Whatever appears in the records apart from pictures must be reproduced exactly.

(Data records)
§ §

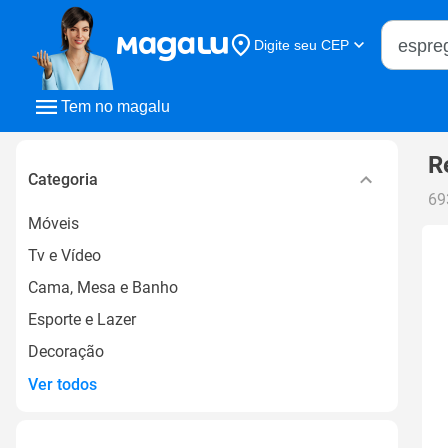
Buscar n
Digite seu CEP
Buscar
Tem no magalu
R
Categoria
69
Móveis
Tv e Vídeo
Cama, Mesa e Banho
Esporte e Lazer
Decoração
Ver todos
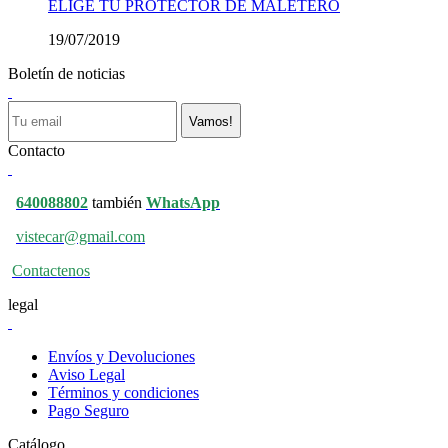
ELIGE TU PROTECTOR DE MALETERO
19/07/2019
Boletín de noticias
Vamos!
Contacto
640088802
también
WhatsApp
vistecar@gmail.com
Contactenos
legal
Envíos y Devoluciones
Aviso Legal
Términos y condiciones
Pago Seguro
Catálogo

§ §

Finished task:
Buscar n
Digite seu CEP
Buscar
Tem no magalu
R
Categoria
69
Móveis
Tv e Vídeo
Cama, Mesa e Banho
Esporte e Lazer
Decoração
Ver todos
ELIGE TU PROTECTOR DE MALETERO
19/07/2019
Boletín de noticias
Vamos!
Contacto
640088802
también
WhatsApp
vistecar@gmail.com
Contactenos
legal
Envíos y Devoluciones
Aviso Legal
Términos y condiciones
Pago Seguro
Catálogo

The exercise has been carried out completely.